Irish judge and barrister (1938–2026)

Hugh James O'Flaherty (20 January 1938 – 5 August 2026) was an Irish judge and barrister who served as a judge of the Supreme Court from 1990 to 1999.

==Life and career==
Hugh James O'Flaherty was born in Killarney, County Kerry on 20 January 1938. He was educated at University College Dublin, and the King's Inns. He was called to the Bar in 1959 and became a Senior Counsel in 1976. He was appointed to the Supreme Court in 1990, directly from the bar. He was later elected as a bencher of the King's Inns. He retired from the Supreme Court in 1999, following the Philip Sheedy affair.

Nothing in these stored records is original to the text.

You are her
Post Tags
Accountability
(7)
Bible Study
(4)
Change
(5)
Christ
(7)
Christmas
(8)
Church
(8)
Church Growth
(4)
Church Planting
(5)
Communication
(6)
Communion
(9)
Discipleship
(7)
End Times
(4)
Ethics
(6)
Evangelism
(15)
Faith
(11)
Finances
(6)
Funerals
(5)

After his resignation, O'Flaherty was nominated by Charlie McCreevy, the Minister for Finance, to be Ireland's representative to the European Investment Bank, taking the position of vice-president. This appointment resulted in a public outcry, and was eventually withdrawn by the government.

O'Flaherty died at his residence in Cahersiveen, County Kerry, on 5 August 2026, at the age of 88.